D’autres territoires en transition

En Normandie, d’autres territoires sont engagés dans des démarches de transition écologique. Dans plusieurs quartiers de l’ouest de Caen, l’association Vent d’Ouest organise entre autres, depuis 2019, des balades botaniques musicales, des opérations de ramassage de déchets, des ateliers autour de la permaculture, des animations pour les enfants visant à se réapproprier la rue, des projections de films et de débats. Son objectif: étendre la mobilisation des habitants à travers, en multipliant les initiatives et en imaginant le quartier en 2030.

Pour en savoir plus : le site de l’association.

A Mortagne au Perche, dans l’Orne, ce sont aussi des citoyens et des citoyennes qui se mobilisent depuis 2017 dans l’association Mortagne en transition pour développer les initiatives écologiques et sociales : système d’échanges de biens, de savoirs et de services ; dépôt et échanges de graines de fleurs ou de légumes à la bibliothèque (grainothèque), verger partagé entretenu collectivement et ouvert à tous, jardinage collectif dans l’espace public (incroyables comestibles).

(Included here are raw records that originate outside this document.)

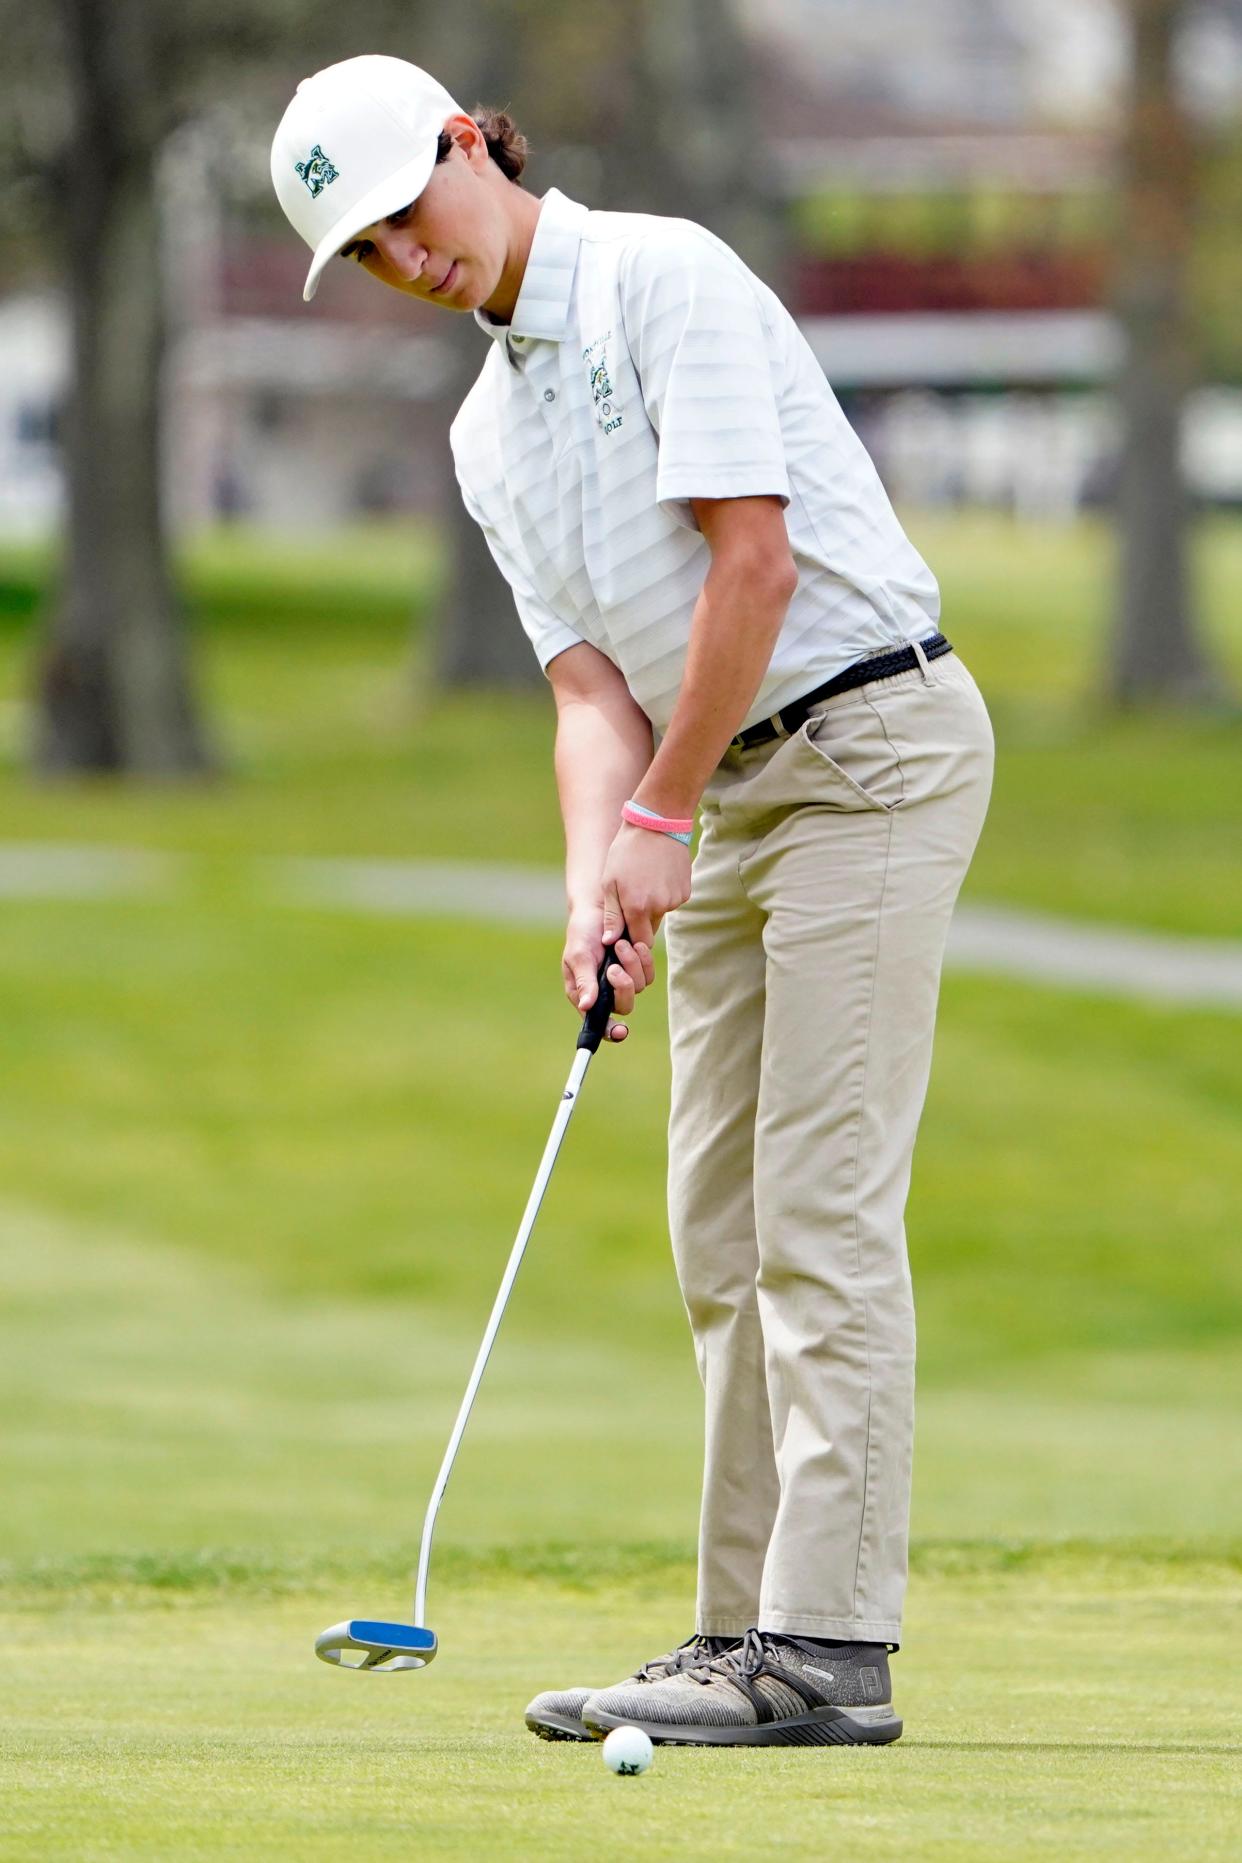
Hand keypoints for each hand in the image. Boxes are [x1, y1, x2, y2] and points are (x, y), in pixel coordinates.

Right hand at [562, 903, 655, 1044]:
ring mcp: (622, 979)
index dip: (610, 1031)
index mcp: (585, 992)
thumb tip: (586, 1007)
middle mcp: (604, 991)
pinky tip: (635, 944)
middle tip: (614, 967)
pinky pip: (648, 974)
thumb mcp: (579, 953)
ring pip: (638, 987)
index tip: (620, 1031)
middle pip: (624, 1006)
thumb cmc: (583, 930)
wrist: (600, 905)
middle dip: (623, 987)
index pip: (597, 1021)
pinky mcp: (637, 967)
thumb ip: (584, 980)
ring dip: (631, 966)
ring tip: (619, 944)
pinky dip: (643, 960)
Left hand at [600, 823, 691, 950]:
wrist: (657, 825)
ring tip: (644, 880)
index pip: (639, 941)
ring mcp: (675, 899)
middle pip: (650, 929)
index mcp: (638, 907)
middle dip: (640, 920)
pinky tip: (658, 875)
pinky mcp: (686, 891)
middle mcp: (660, 907)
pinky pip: (672, 901)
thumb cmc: (627, 852)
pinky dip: (665, 894)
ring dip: (653, 905)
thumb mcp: (610, 882)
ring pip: (661, 913)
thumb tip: (610, 941)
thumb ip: (612, 915)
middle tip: (632, 895)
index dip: (631, 939)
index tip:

Pour en savoir plus : le site de l’association.

Deux petites mains locales, dont une voisine couturière ont participé au développement et produisent aujourd’hui des cabas de course et cabas à bière pour recycler les sacs de malt. Et pour que rien n’existe uniquement pour être jeté, l’emballage carton des packs d’IPA Dents de l’amer, se transforme en masque de requin. Quand au jeu finlandais en vogue pour les apéros, le Mölkky, Vincent Delafosse l’a recréé avec son Haapéro et des règles du jeu plus conviviales, qu’il a été invité à présenter lors d’une étape mondiale du Mölkky tour.

Si les idées de Vincent Delafosse prennent, c’est aussi parce que son extravagance séduit : les personnes qui viennent à ses soirées d’été séduites par l’ambiance et son enthousiasme ; les autres artisans du territoire, comme Mélanie Cluitten qui recycle et restaure des meubles à quelques dizaines de mètres de là, et qui partage sa passion lors d’atelier ; les habitants qu’il a invités à planter du houblon, pour des brassées un peu plus locales. Un acteur parmi d’autres qui font vivre l’étonnante transition de Malaunay.

Christine Raout

Christine Raout est journaliste pigiste, collaboratrice régulière de La Lettre du Spectacle, Le Moniteur et Ouest France.